Note that in this paper, we do not consider the Born-rule weighted averages of quantities such as Rényi entropies. We emphasise that the possibility of Born-rule weighting does not arise for the Lyapunov exponents, which by definition characterize a product of independently and identically distributed random matrices. On the other hand, for Rényi entropies we expect that introducing Born-rule averaging will leave our results essentially unchanged at times \(t \ll \tau _{\textrm{P}}\) but will have an effect at times \(t \gg \tau _{\textrm{P}}\). Accounting for Born-rule averaging within the approach in Sect. 3 would lead to a distinct Fokker–Planck equation from the one studied above, as discussed in Ref. [9].

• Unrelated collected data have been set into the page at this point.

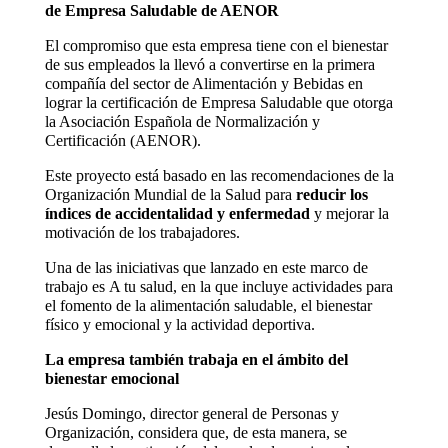
de Empresa Saludable de AENOR
El compromiso que esta empresa tiene con el bienestar
de sus empleados la llevó a convertirse en la primera
compañía del sector de Alimentación y Bebidas en
lograr la certificación de Empresa Saludable que otorga
la Asociación Española de Normalización y
Certificación (AENOR).
Este proyecto está basado en las recomendaciones de la
Organización Mundial de la Salud para
reducir los
índices de accidentalidad y enfermedad
y mejorar la
motivación de los trabajadores.
Una de las iniciativas que lanzado en este marco de
trabajo es A tu salud, en la que incluye actividades para
el fomento de la alimentación saludable, el bienestar
físico y emocional y la actividad deportiva.
La empresa también trabaja en el ámbito del
bienestar emocional
Jesús Domingo, director general de Personas y
Organización, considera que, de esta manera, se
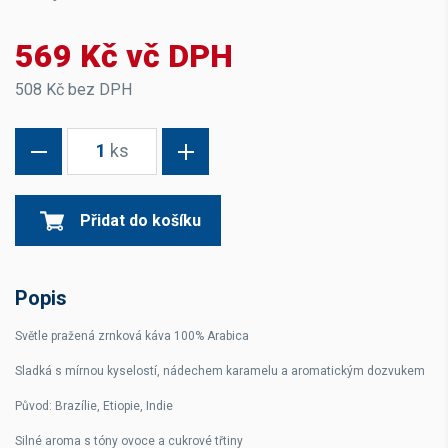
569 Kč vč DPH
508 Kč bez DPH
1
ks
Přidat do košíku
Popis
Světle pražená zrnková káva 100% Arabica
Sladká s mírnou kyselostí, nádechem karamelu a aromatickým dozvukem
Původ: Brazílie, Etiopie, Indie
Silné aroma s tóny ovoce a cukrové třtiny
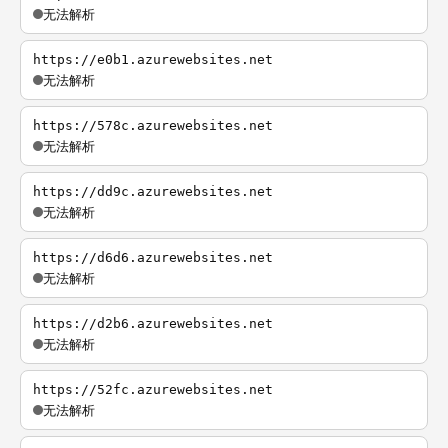
无法解析
https://e0b1.azurewebsites.net
无法解析
https://578c.azurewebsites.net
无法解析
https://dd9c.azurewebsites.net
无法解析
https://d6d6.azurewebsites.net
无法解析
https://d2b6.azurewebsites.net
无法解析
https://52fc.azurewebsites.net
无法解析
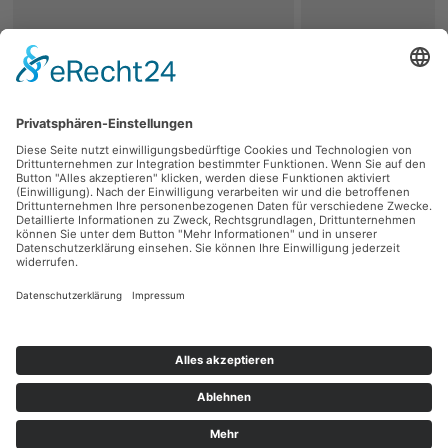
zurück
Persönliche Beratung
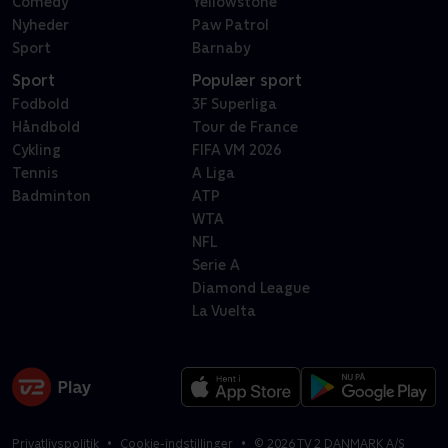
Comedy
Yellowstone
Nyheder
Paw Patrol
Sport
Barnaby
Sport
Populær sport
Fodbold
3F Superliga
Håndbold
Tour de France
Cykling
FIFA VM 2026
Tennis
A Liga
Badminton
ATP
WTA
NFL
Serie A
Diamond League
La Vuelta
Privatlivspolitik
Cookie-indstillinger
©
2026
TV 2 DANMARK A/S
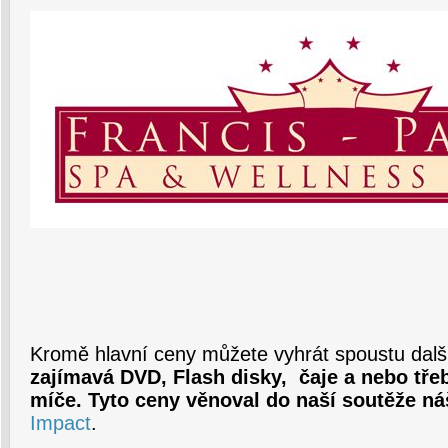
Kromě hlavní ceny můžete vyhrát spoustu další
zajímavá DVD, Flash disky, čaje a nebo tře
míče. Tyto ceny věnoval do naší soutěže ná
Impact
.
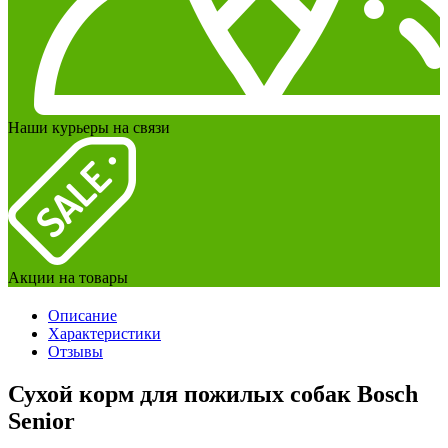
Наши курьеры на связи
Акции на товары
Описание
Характеристики
Отзывы
Сухой корм для пожилых собак Bosch
Senior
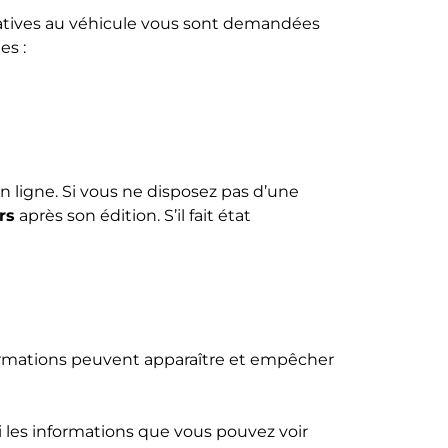
elatives au véhicule vous sont demandées
es :
 ligne. Si vous ne disposez pas d’une
rs
après son édition. S’il fait état
formations peuvent apparaître et empêcher
ci les informations que vous pouvez voir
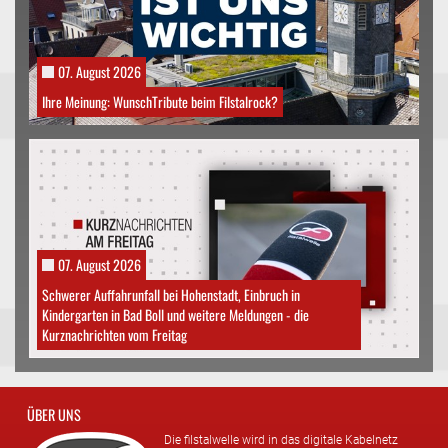
07. August 2026
Ihre Meinung: WunschTribute beim Filstalrock?
07. August 2026
Schwerer Auffahrunfall bei Hohenstadt, Einbruch in
Kindergarten in Bad Boll und weitere Meldungen - die
Kurznachrichten vom Freitag
ÜBER UNS
Die filstalwelle wird in das digitale Kabelnetz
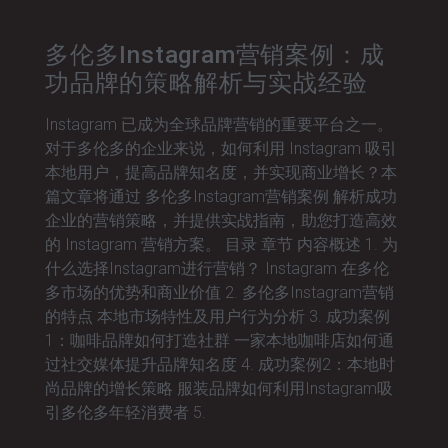
多伦多Instagram营销案例：成
功品牌的策略解析与实战经验
Instagram 已成为全球品牌营销的重要平台之一。
对于多伦多的企业来说，如何利用 Instagram 吸引
本地用户，提高品牌知名度，并实现商业增长？本
篇文章将通过 多伦多Instagram营销案例 解析成功
企业的营销策略，并提供实战指南，助您打造高效
的 Instagram 营销方案。 目录 章节 内容概述 1. 为
什么选择Instagram进行营销？ Instagram 在多伦
多市场的优势和商业价值 2. 多伦多Instagram营销
的特点 本地市场特性及用户行为分析 3. 成功案例
1：咖啡品牌如何打造社群 一家本地咖啡店如何通
过社交媒体提升品牌知名度 4. 成功案例2：本地时
尚品牌的增长策略 服装品牌如何利用Instagram吸
引多伦多年轻消费者 5.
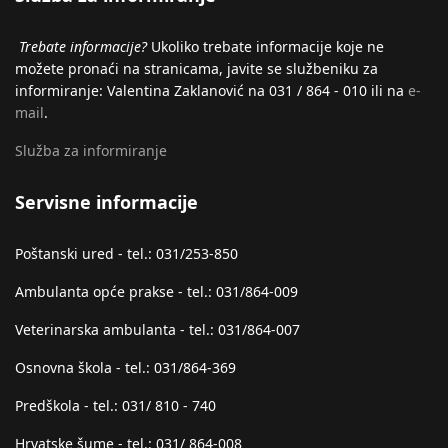
Trebate informacije?
Ukoliko trebate informacije koje ne
možete pronaći na stranicama, javite se službeniku za
informiranje: Valentina Zaklanović na 031 / 864 - 010 ili na
e-
mail
.
Služba za informiranje
Servisne informacije
Poštanski ured - tel.: 031/253-850
Ambulanta opće prakse - tel.: 031/864-009
Veterinarska ambulanta - tel.: 031/864-007
Osnovna škola - tel.: 031/864-369
Predškola - tel.: 031/ 810 - 740
Hrvatske šume - tel.: 031/ 864-008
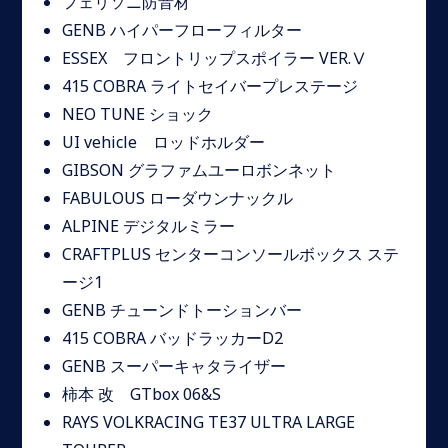
フェリソニ防音材
GENB ハイパーフローフィルター
ESSEX フロントリップスポイラー VER.Ⅴ
415 COBRA ライトセイバープレステージ
NEO TUNE ショック
UI vehicle ロッドホルダー
GIBSON グラファムユーロボンネット
FABULOUS ローダウンナックル
ALPINE デジタルミラー
CRAFTPLUS センターコンソールボックス ステ
ージ1
GENB チューンドトーションバー
415 COBRA バッドラッカーD2
GENB スーパーキャタライザー
柿本 改 GTbox 06&S
RAYS VOLKRACING TE37 ULTRA LARGE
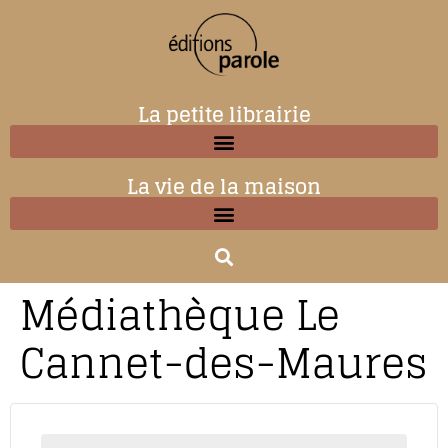
La petite librairie
La vie de la maison
Médiathèque Le
Cannet-des-Maures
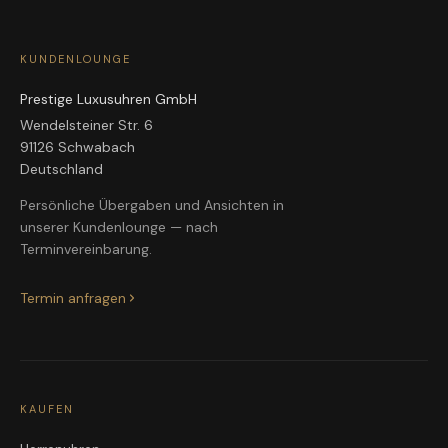
KUNDENLOUNGE
Prestige Luxusuhren GmbH
Wendelsteiner Str. 6
91126 Schwabach
Deutschland
Persönliche Übergaben und Ansichten in
unserer Kundenlounge — nach
Terminvereinbarung.
Termin anfragen
KAUFEN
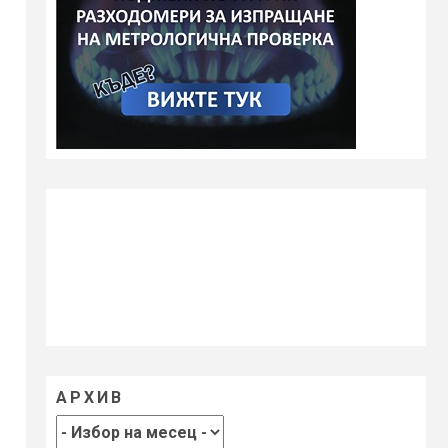
АРХИВ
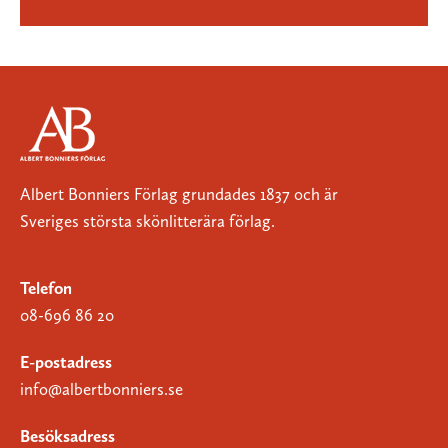
Albert Bonniers Förlag grundades 1837 och är
Sveriges största skönlitterära förlag.
Telefon
08-696 86 20
E-postadress
info@albertbonniers.se
Besöksadress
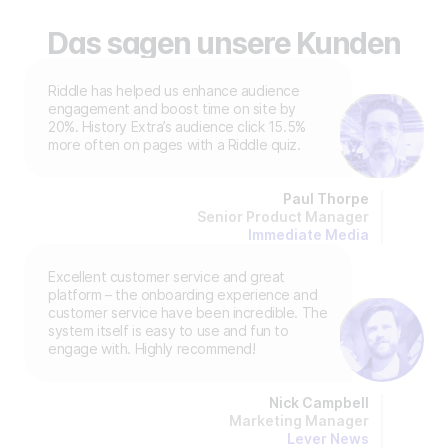
Das sagen unsere Kunden
Riddle has helped us enhance audience
engagement and boost time on site by
20%. History Extra’s audience click 15.5%
more often on pages with a Riddle quiz.
Paul Thorpe
Senior Product Manager
Immediate Media
Excellent customer service and great
platform – the onboarding experience and
customer service have been incredible. The
system itself is easy to use and fun to
engage with. Highly recommend!
Nick Campbell
Marketing Manager
Lever News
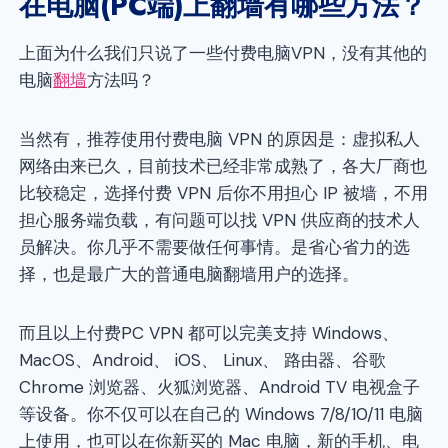
在电脑(PC端)上翻墙有哪些方法？
上面为什么我们只说了一些付费电脑VPN，没有其他的
电脑
翻墙
方法吗？
当然有，推荐使用付费电脑 VPN 的原因是：虚拟私人
网络由来已久，目前技术已经非常成熟了，各大厂商也
比较稳定，选择付费 VPN 后你不用担心 IP 被墙，不用
担心服务端负载，有问题可以找 VPN 供应商的技术人
员解决。你几乎不需要做任何事情。是省心省力的选
择，也是最广大的普通电脑翻墙用户的选择。
而且以上付费PC VPN 都可以完美支持 Windows、
MacOS、Android、 iOS、 Linux、 路由器、谷歌
Chrome 浏览器、火狐浏览器、Android TV 电视盒子
等设备。你不仅可以在自己的 Windows 7/8/10/11 电脑
上使用，也可以在你新买的 Mac 电脑，新的手机、电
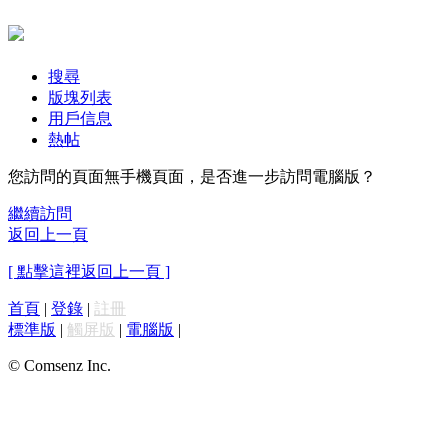
搜尋
版塊列表
用戶信息
熱帖
您訪問的頁面無手機頁面，是否進一步訪問電腦版？
繼續訪問
返回上一頁
[ 點擊這裡返回上一頁 ]
首頁
|
登錄
|
註冊
標準版
|
觸屏版
|
電腦版
|
© Comsenz Inc.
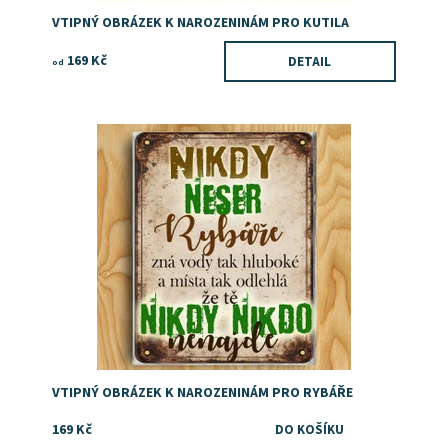
VTIPNÝ OBRÁZEK K NAROZENINÁM PRO KUTILA
169 Kč
DETAIL
od
Dárek pro rybáře
Dostupnost:
Skladem
VTIPNÝ OBRÁZEK K NAROZENINÁM PRO RYBÁŘE
169 Kč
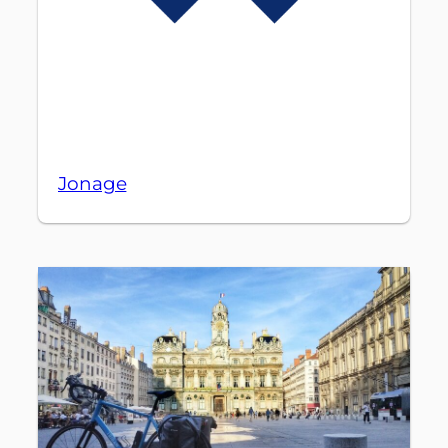
Jonage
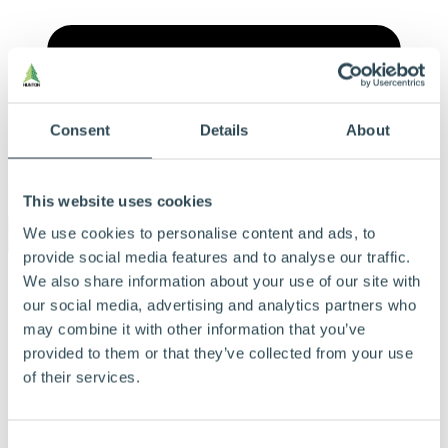
Consent
Details
About
Meny
This website uses cookies
We use cookies to personalise content and ads, to
provide social media features and to analyse our traffic.
Våre produkter
We also share information about your use of our site with
Våre byggløsninger
our social media, advertising and analytics partners who
Ofte stilte spørsmål
may combine it with other information that you’ve
Dokumentasjon
Bærekraft
provided to them or that they’ve collected from your use
Beregningsverktøy
of their services.
Referanser
Tips og råd
Derfor velger du Hunton
Finn forhandlere og blåseentreprenører
Consent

Important goals for future work include directly testing the above predictions of universality in spatially local realizations of the entangling dynamical phase (for which there is currently a dearth of analytical understanding) and developing a similarly universal characterization of disentangling phases. Another interesting question is whether the kinds of quantities that we have computed analytically in this paper, such as Lyapunov spectra and distributions of Born probabilities, can shed further light on monitored phases of “non-interacting” or Gaussian quantum circuits [9, 10, 60,61,62,63], for which it is known that the purification time scales quadratically with the system size [9, 10]. In the Haar-random setting, it seems worth understanding how far the generalizations of the Porter–Thomas distribution that we identify in Sect. 2.5 imply hardness-of-sampling results analogous to what is known for random unitary circuits [22]. Such results would both complement the prediction of a computational-complexity transition in monitored random circuits [64] and lend theoretical support to proposals [65, 66] for diagnosing monitored dynamical phases that avoid post-selection by computing cross-entropies instead.

Shortly after this work was completed, related results appeared in two papers [67, 68].